Kembali kepada kisah Habib Jakfar ketika awal tinggal di Semarang, ia dise­rahi tugas untuk mengasuh santri maha­siswa di Pondok Pesantren Al-Madinah Al-Munawarah, yang didirikan oleh ke­luarga Toha Putra di Jalan Durian, Sron­dol Wetan, Semarang. Di pesantren ini, ia ikut membantu Ustadz Yahya Muta­makin, ustadz berpengalaman murid Ha­bib Zein bin Sumaith, ia ditunjuk oleh keluar­ga Toha Putra untuk menjadi mudhir di sini.

Kegiatan belajar-mengajar di Pesan­tren Al-Madinah lebih banyak pada malam hari, sebab kalau siang hari para santri-mahasiswa itu kuliah. Di pesantren ini, Habib Jakfar Shodiq mengajar kitab Nailul Raja, kemudian Mukhtarul Ahadits, dan Nurul Iman.

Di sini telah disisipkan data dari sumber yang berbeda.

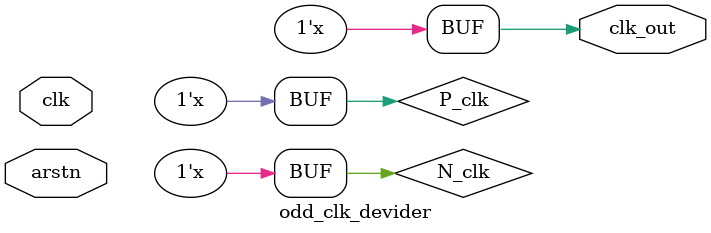
<source format=v>
`timescale 1ns / 1ps


module odd_clk_devider 
#(
       parameter CLK_RATION = 5,
       parameter CNT_W= $clog2(CLK_RATION + 1) - 1,
       parameter HIGH_FLIP = CLK_RATION - 1,
       parameter LOW_FLIP = HIGH_FLIP/2
   
)(

     input                          clk,
    input                           arstn,
    output                      clk_out

    );

   //posedge agent
   
   reg [CNT_W:0] P_cnt = 0;
   reg P_clk = 0;
   always@(posedge(clk) or negedge(arstn))begin 
                if(!arstn)begin
                     P_cnt <= 0;
                end
                else if (P_cnt == HIGH_FLIP)begin
                     P_cnt <= 0; 
                end
                else begin
                     P_cnt <= P_cnt + 1;
                end
                
   end
   always@(*)begin
            if(P_cnt == HIGH_FLIP || P_cnt == LOW_FLIP)begin
                    P_clk = ~P_clk;
            end
            else begin
                   P_clk = P_clk;
            end
    end 
    
   //negedge agent
   reg [CNT_W:0] N_cnt = 0;
   reg N_clk = 0;
   always@(negedge(clk) or negedge(arstn))begin 
                if(!arstn)begin
                     N_cnt <= 0;
                end
                else if (N_cnt == HIGH_FLIP)begin
                     N_cnt <= 0; 
                end
                else begin
                     N_cnt <= N_cnt + 1;
                end
                
   end
   always@(*)begin
            if(N_cnt == HIGH_FLIP || N_cnt == LOW_FLIP)begin
                    N_clk = ~N_clk;
            end
            else begin
                   N_clk = N_clk;
            end
    end 
    
    assign clk_out =  N_clk || P_clk;
    
endmodule

</source>
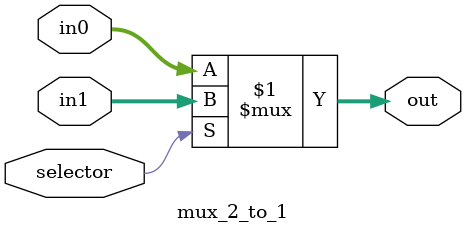
<source format=v>
`timescale 1ns / 1ps
`default_nettype none //helps catch typo-related bugs
module mux_2_to_1(selector, in0, in1, out);

	//parameter definitions
	parameter N = 32;

	//port definitions - customize for different bit widths
	input  wire selector;
	input  wire [N-1:0] in0; // input to return when relevant op_code bit is low
	input  wire [N-1:0] in1; // input to return when relevant op_code bit is high

	output wire [N-1:0] out;

	assign out = selector ? in1 : in0;


endmodule
`default_nettype wire //some Xilinx IP requires that the default_nettype be set to wire

</source>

Sedang kalau pagi, kegiatan Habib Jakfar Shodiq mengajar sekaligus men­jadi penasihat di Pesantren Raudhatus Saidiyah Sampangan Semarang.

Pesantren yang diasuh oleh Kiai Mu­hammad Said Al-Masyhad ini juga di­lengkapi madrasah serta SMP dan SMK Terpadu. Jadi kalau siang para siswa bel­ajar ilmu umum, sedang kalau malam me­reka menjadi santri, belajar ilmu agama. Khusus pada hari Jum’at pagi, para siswa serta guru dan karyawan membaca Maulid. Bacaannya berganti-ganti: Maulid Diba’i, Maulid Barzanji, Maulid Simthud Durar, dan yang lainnya.

Kegiatan lainnya pengajian kitab Risa­lah Mu’awanah dan Nashaihul Ibad di Majelis Taklim Habib Toha Almu­nawar di Kauman Krendo, Semarang, setiap hari Selasa ba’da Ashar. Dan pada hari Jum’at ba’da pengajian kitab Bidaya­tul Hidayah di Masjid Agung Kauman, Semarang.

Kegiatan dakwah lainnya adalah peng­ajian selapan, serta menjadi khatib Jum’at di berbagai masjid di Semarang. Contohnya pengajian Ahad Legi di PP Raudhatus Saidiyah jam 09.00. Kemudi­an Pengajian Manakiban setiap Sabtu Kliwon untuk para kiai, yang tempatnya berpindah-pindah.

Habib Jakfar Shodiq tinggal di Jalan Kalingga 8 No. 9 Banyumanik Semarang. Ini adalah rumah baru, setelah rumah lama di Kauman tahun lalu dibeli Yayasan Masjid Agung Kauman untuk perluasan masjid. Di rumah ini juga diselenggarakan Maulid Burdah setiap Ahad Wage.

Sedang untuk membentengi jiwa dan keselamatan, Habib Jakfar Shodiq me­nyarankan memperbanyak membaca sha­lawat, istighfar, dan shadaqah. “Insya Allah hidup kita akan selamat dan pan­jang umur,” katanya.